**Task prompt**. Reproduce the data below line for line, keeping every character, space and line break unchanged.
◆ ◆ ◆ ◆ ◆
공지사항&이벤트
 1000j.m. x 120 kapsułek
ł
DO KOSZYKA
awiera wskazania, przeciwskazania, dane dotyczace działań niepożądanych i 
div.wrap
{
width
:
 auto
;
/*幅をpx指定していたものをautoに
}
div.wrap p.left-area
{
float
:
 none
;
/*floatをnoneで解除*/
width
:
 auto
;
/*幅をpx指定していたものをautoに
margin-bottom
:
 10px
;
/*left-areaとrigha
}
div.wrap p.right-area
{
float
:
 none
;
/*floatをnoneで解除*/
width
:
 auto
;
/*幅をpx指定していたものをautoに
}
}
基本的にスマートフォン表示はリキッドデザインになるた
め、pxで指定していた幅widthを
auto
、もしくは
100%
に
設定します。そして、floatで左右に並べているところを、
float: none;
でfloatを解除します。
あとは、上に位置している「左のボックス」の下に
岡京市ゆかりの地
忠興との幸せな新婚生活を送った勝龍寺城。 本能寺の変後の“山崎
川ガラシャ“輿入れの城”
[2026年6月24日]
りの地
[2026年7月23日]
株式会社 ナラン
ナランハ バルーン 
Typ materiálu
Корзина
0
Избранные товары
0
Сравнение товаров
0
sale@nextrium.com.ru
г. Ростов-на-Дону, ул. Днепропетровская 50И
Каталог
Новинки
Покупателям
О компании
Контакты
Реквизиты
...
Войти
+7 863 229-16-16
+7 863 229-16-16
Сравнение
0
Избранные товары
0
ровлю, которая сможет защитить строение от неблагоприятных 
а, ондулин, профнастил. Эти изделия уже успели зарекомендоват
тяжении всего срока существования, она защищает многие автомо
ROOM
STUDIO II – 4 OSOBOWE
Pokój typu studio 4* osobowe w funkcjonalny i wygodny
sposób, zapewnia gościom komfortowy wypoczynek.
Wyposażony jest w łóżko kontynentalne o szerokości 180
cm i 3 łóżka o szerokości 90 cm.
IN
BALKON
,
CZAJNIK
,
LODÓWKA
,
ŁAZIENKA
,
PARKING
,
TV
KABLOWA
◆ ◆ ◆ ◆ ◆
**Answer box**.
공지사항&이벤트
 1000j.m. x 120 kapsułek
ł
DO KOSZYKA
awiera wskazania, przeciwskazania, dane dotyczace działań niepożądanych i 
div.wrap
{
width
:
 auto
;
/*幅をpx指定していたものをautoに
}
div.wrap p.left-area
{
float
:
 none
;
/*floatをnoneで解除*/
width
:
 auto
;
/*幅をpx指定していたものをautoに
margin-bottom
:
 10px
;
/*left-areaとrigha
}
div.wrap p.right-area
{
float
:
 none
;
/*floatをnoneで解除*/
width
:
 auto
;
/*幅をpx指定していたものをautoに
}
}
基本的にスマートフォン表示はリキッドデザインになるた
め、pxで指定していた幅widthを
auto
、もしくは
100%
に
設定します。そして、floatで左右に並べているところを、
float: none;
でfloatを解除します。
あとは、上に位置している「左のボックス」の下に
岡京市ゆかりの地
忠興との幸せな新婚生活を送った勝龍寺城。 本能寺の変後の“山崎
川ガラシャ“輿入れの城”
[2026年6月24日]
りの地
[2026年7月23日]
株式会社 ナラン
ナランハ バルーン 
Typ materiálu
Корзина
0
Избранные товары
0
Сравнение товаров
0
sale@nextrium.com.ru
г. Ростов-на-Дону, ул. Днепропетровская 50И
Каталог
Новинки
Покупателям
О компании
Контакты
Реквизиты
...
Войти
+7 863 229-16-16
+7 863 229-16-16
Сравнение
0
Избранные товары
0
ровлю, которая сможет защитить строение от неблагоприятных 
а, ондулин, профнастил. Эти изделия уже успели зарекомендоват
тяжении всего срока существования, она защищает многие автомо
ROOM
STUDIO II – 4 OSOBOWE
Pokój typu studio 4* osobowe w funkcjonalny i wygodny
sposób, zapewnia gościom komfortowy wypoczynek.
Wyposażony jest w łóżko kontynentalne o szerokości 180
cm i 3 łóżka o szerokości 90 cm.
IN
BALKON
,
CZAJNIK
,
LODÓWKA
,
ŁAZIENKA
,
PARKING
,
TV
KABLOWA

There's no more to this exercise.